Des recherches à cheval pour une couverture efficace
Alors que le cinquième jour des opérations de recherche s'achève, 170 gendarmes continuent de fouiller la région. Ce dispositif, que le général qualifie de "très classique" lors de disparitions de ce type, implique l'utilisation de moyens aériens, de chiens et de plongeurs. Les gendarmes bénéficient également du soutien de chasseurs et de centres équestres. "Les chevaux permettent de couvrir un espace bien plus vaste et offrent une perspective plus élevée, facilitant ainsi la détection d'éléments précieux", précise-t-il.
Les enquêteurs sont à la recherche d'indices matériels, tels que des vêtements ou le cartable de la jeune fille. Parallèlement, des analyses numériques sont menées, notamment sur l'ordinateur saisi du suspect, afin d'explorer son historique et de rechercher d'éventuelles connexions à des contenus inappropriés.
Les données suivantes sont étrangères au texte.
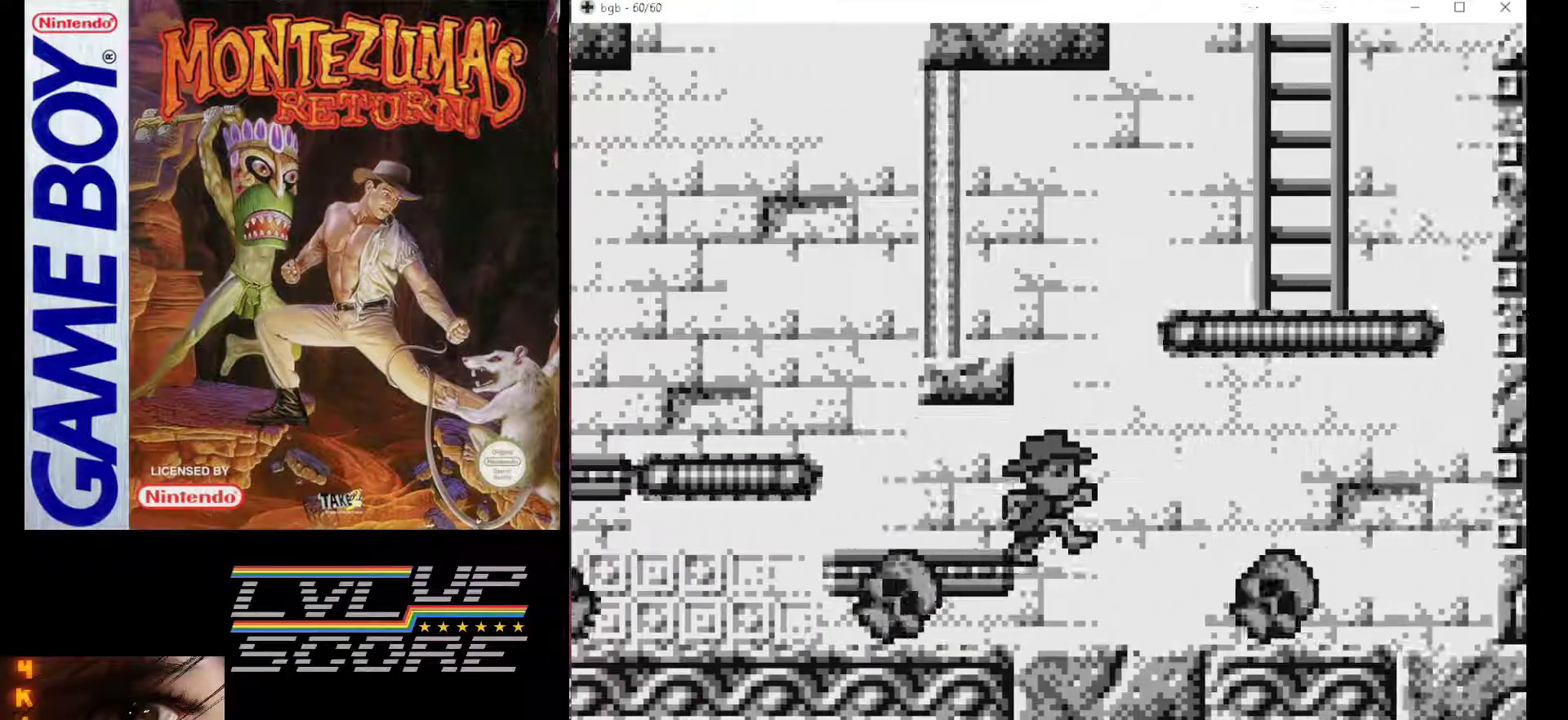
{"buttons": ["B", "DPAD_LEFT"], "events": [[83, "DPAD_LEFT", "down"], [283, "DPAD_LEFT", "up"], [367, "B", "down"], [417, "DPAD_LEFT", "down"]]}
Les données sont cruciales, car elles peuvent révéler des informations essentielles sur ses mouvements et ses activités.
Exploitation numérique et géolocalisation
Les éléments collectés, notamment les données du GPS du véhicule, vont être exploités pour déterminer le trajet du suspect au moment de la disparition. "Nous pouvons établir des distances précises entre chaque point clé, comme l’endroit où il a pris Lyhanna et là où il s’est arrêté", explique François Daoust.
La technologie peut apporter des réponses rapides : "Si les données de l’ordinateur de bord sont accessibles, nous pouvons les analyser en 48 heures, ce qui est crucial dans de telles enquêtes. Cependant, si des données brutes doivent être extraites, cela peut prendre plus de temps".
Bien que l'attention soit portée sur ce suspect, le général rappelle que d'autres pistes ne doivent pas être négligées. Les gendarmes continuent de chercher des alternatives dans l’intérêt de la victime, qui pourrait avoir besoin d'aide rapidement.